Advice | Reasoning |
---|---|
Folic acid prior to conception | Prevention of neural tube defects |
Avoid excess alcohol | Prevention of fetal alcohol syndrome |
Improves maternal health | |
Stop or decrease smoking | Reduces the risk of premature birth, intrauterine growth retardation (see Chapter 12, p. 147) and respiratory disease in childhood |
Avoid unpasteurized dairy products | Reduce risk of congenital Listeria |
Avoid handling cat litter | Reduces risk of toxoplasmosis |
Rubella immunization if not immune | Avoidance of congenital rubella (see Chapter 16, p. 235) |
Antenatal screening
Pregnant women are screened for a range of maternal and fetal problems:
• Dating scan at ‘booking’ to confirm gestation
• Blood group and antibody screen for potential haemolytic disorders, e.g. rhesus incompatibility (see Chapter 7, p. 60)
• Hepatitis B, syphilis and HIV serology
• Alpha-fetoprotein for neural tube defects
• Triple test for Down syndrome (alpha-fetoprotein, human chorionic gonadotrophin, unconjugated oestriol) at 16 weeks’ gestation. Ultrasound scanning to detect increased nuchal translucency (11–14 weeks’ gestation) is being progressively introduced throughout the UK as a more sensitive test for detection of increased risk of Down syndrome and other congenital disorders
• Fetal anomaly scan at 18–20 weeks’ gestation (see Box 17.1).
Box 17.1
Range of abnormalities detectable on fetal anomaly scan
• Neural tube defects (spina bifida, anencephaly, hydrocephalus)
• Cardiovascular (approximately 60%)
• Chest (diaphragmatic hernia)
• Gastrointestinal (cleft lip/palate, see below), duodenal/ileal atresia, exomphalos/gastroschisis, see pp. 259–260)
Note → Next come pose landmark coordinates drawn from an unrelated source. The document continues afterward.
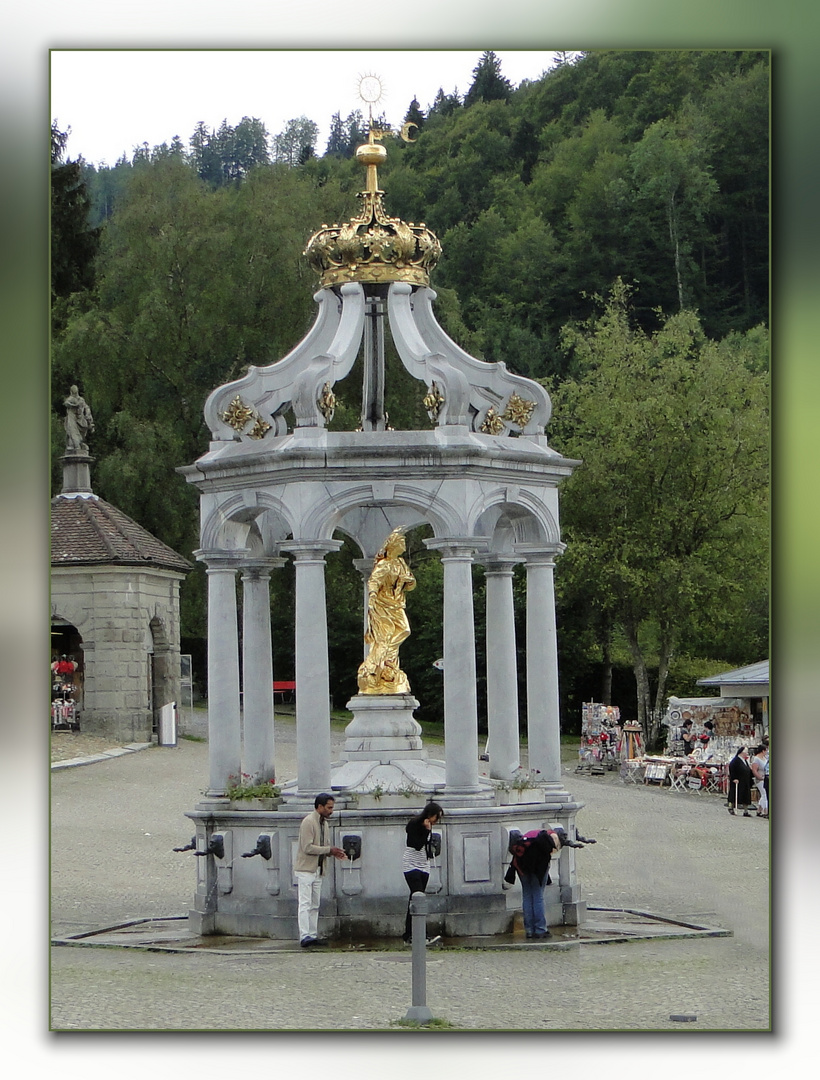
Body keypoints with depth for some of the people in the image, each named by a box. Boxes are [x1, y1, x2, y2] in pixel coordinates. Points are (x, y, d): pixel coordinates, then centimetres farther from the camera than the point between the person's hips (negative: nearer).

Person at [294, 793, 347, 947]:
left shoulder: (324, 823, 14)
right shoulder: (308, 822, -15)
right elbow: (308, 848, -21)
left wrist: (334, 852, 0)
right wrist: (329, 850, -18)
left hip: (317, 870, 9)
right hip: (305, 869, -9)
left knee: (314, 905, 10)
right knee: (305, 904, -10)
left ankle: (313, 935, 13)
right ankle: (304, 937, -14)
• Genitourinary (hydronephrosis, renal dysplasia, see Chapter 11, p. 120)
• Skeletal (achondroplasia and other skeletal dysplasias)
• Hydrops fetalis (skin oedema, pleural effusions, ascites)
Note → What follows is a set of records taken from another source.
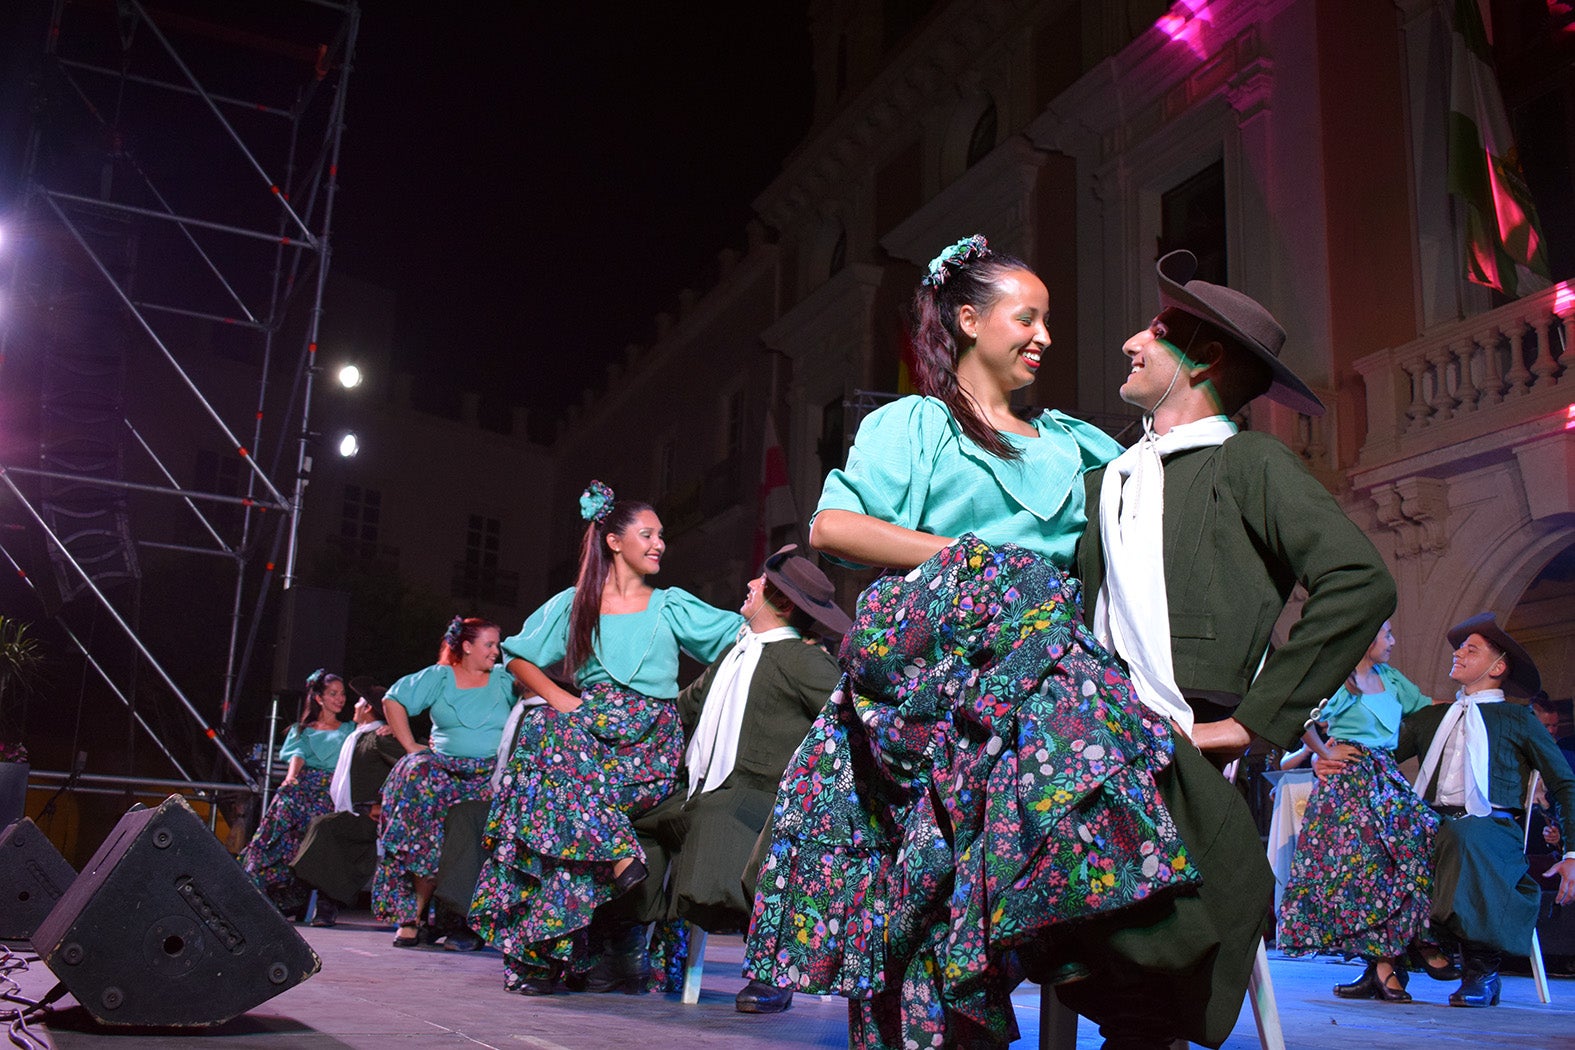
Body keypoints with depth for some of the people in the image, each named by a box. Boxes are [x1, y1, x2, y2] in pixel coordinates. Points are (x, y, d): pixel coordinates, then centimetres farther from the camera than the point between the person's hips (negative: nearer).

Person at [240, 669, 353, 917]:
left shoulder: (349, 730, 22)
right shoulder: (302, 730, 22)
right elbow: (298, 754, 5)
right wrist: (292, 776, -16)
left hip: (332, 792, -1)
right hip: (303, 786, 1)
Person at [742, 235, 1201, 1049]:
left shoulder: (1068, 441, 29)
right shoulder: (913, 424, 13)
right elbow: (832, 526, -2)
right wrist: (965, 554, -6)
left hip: (1050, 641, 5)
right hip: (936, 664, -5)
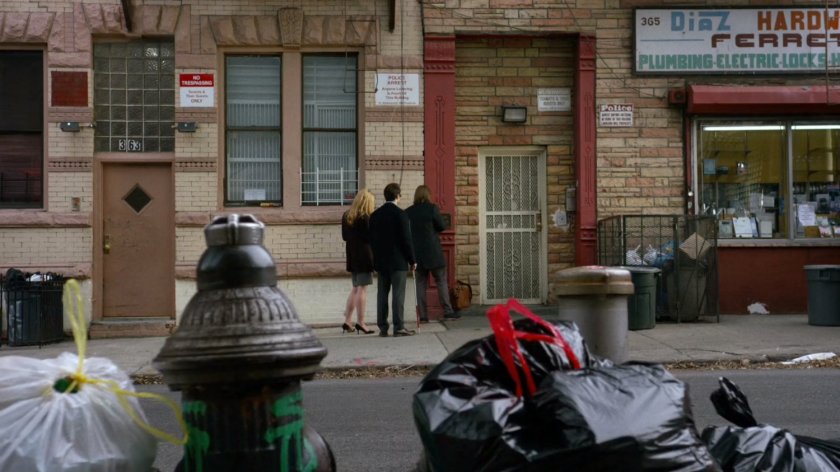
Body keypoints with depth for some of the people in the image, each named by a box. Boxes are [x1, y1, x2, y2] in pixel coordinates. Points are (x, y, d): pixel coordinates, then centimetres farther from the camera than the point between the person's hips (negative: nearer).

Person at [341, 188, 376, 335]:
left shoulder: (346, 216, 9)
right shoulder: (365, 218, -15)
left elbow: (345, 236, 13)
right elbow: (371, 237, -16)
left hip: (351, 256, 8)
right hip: (364, 255, -8)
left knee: (355, 288, 16)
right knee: (362, 289, -3)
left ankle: (347, 321, 13)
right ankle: (360, 322, -2)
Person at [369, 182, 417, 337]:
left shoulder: (375, 215, 7)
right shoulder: (400, 214, -10)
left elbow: (372, 239, 11)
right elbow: (406, 240, -11)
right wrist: (412, 260, -3)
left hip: (380, 261, 5)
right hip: (398, 261, -5)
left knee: (382, 294, 7)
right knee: (398, 294, -4)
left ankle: (382, 327, 9)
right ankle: (398, 327, -5)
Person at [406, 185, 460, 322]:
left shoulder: (408, 212, 3)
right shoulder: (432, 208, -7)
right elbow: (442, 226, -4)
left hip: (416, 252, 3)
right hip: (433, 252, -3)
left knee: (420, 283, 7)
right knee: (441, 281, 5)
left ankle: (422, 314, 4)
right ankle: (447, 311, 3)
• Chromosomal (suspicions may be raised by the pattern of anomaly seen)
Maternal medication | Teratogenic effect on fetus |
---|---|
Carbamazepine | Neural tube defects |
Lithium | Congenital heart disease |
Phenytoin | Fetal hydantoin syndrome |
Propylthiouracil | Hypothyroidism |
Tetracycline | Enamel hypoplasia of the teeth |
Valproate | Neural tube defects valproate embryopathy |
Warfarin | Microcephaly, nasal hypoplasia |
Birth
The Apgar score
The Apgar score (named after Virginia Apgar) is calculated at 1 and 5 minutes of life. It gives an indication of the condition of the baby at this time and provides a standard way of documenting the health of the baby in the first few minutes of life. Many parents know about this score. It is sometimes necessary to reassure worried parents that a score of less than 10 at 1 or 5 minutes is not an indicator for a lifetime of under-achievement! (see Table 17.3).
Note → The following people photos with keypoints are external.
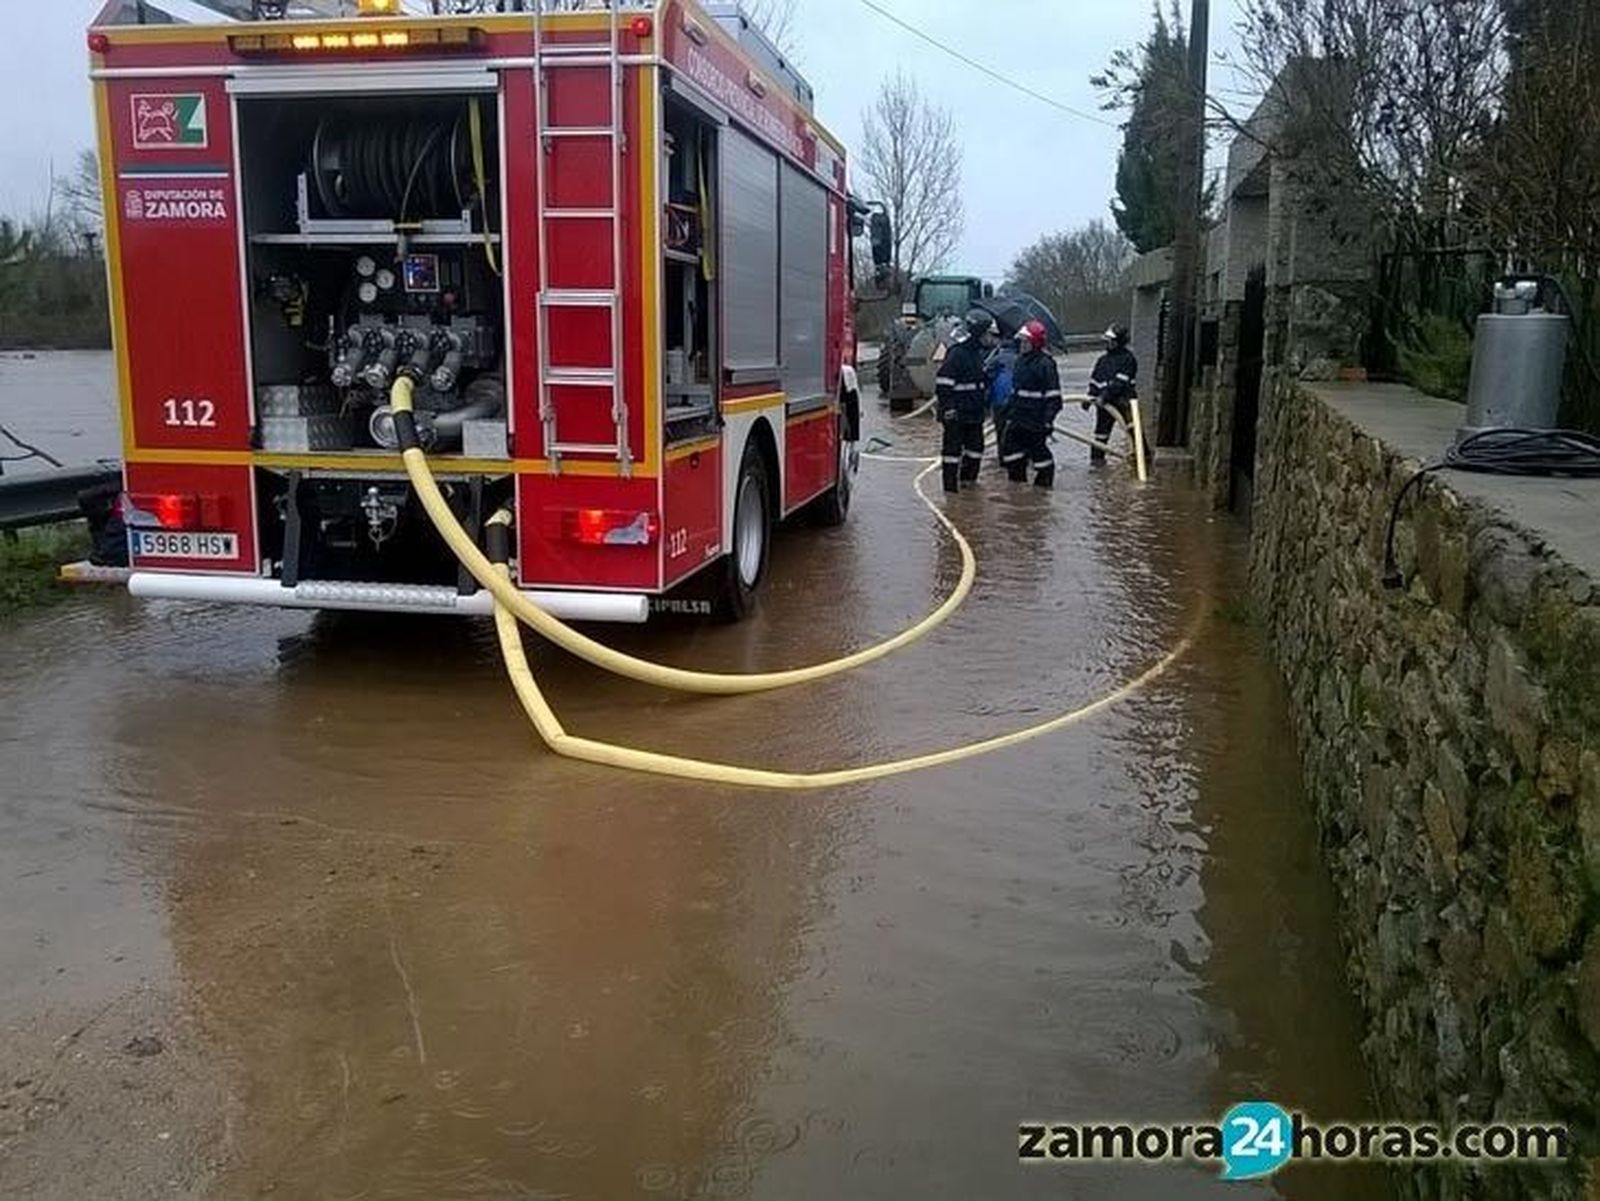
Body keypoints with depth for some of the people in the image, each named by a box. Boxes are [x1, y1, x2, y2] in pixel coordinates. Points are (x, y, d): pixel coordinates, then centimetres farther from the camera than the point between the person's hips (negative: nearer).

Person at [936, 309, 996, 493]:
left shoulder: (978, 354, 13)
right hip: (957, 414, -9)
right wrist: (948, 407, -23)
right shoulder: (957, 353, -16)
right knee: (953, 448, -2)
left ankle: (968, 478, 25)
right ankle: (950, 483, 4)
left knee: (976, 446, 13)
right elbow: (943, 383, -20)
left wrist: (984, 402, 24)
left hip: (974, 412, 9)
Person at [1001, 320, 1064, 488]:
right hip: (1018, 419, 8)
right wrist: (1010, 415, 20)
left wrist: (1048, 419, -18)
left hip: (1036, 420, -8)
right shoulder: (1020, 362, 13)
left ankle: (1044, 482, 13)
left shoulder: (1045, 364, -12)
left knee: (1038, 451, 0)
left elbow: (1053, 396, -14)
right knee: (1010, 450, 8)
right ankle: (1018, 481, 21)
Adaptation to extra-uterine life
The process of delivery, temperature change and the clamping of the umbilical cord results in gasping and the removal of the remaining lung fluid. The pulmonary vascular resistance falls and pulmonary blood flow increases. The increased left atrial filling closes the foramen ovale and oxygenated blood flowing through the ductus arteriosus causes its eventual closure (see also Chapter 9, pp. 91–93).
The newborn
Examination of the newborn
The objectives of the examination are to identify any congenital anomaly not identified by antenatal screening. The most important of these are structural heart lesions (see Chapter 9, pp. 91–95), congenital cataracts and other eye disease detectable through absence of the ‘red reflex’ (see Chapter 14, p. 210), and developmental dysplasia of the hip (see Chapter 6, p. 49) (see Figure 17.1).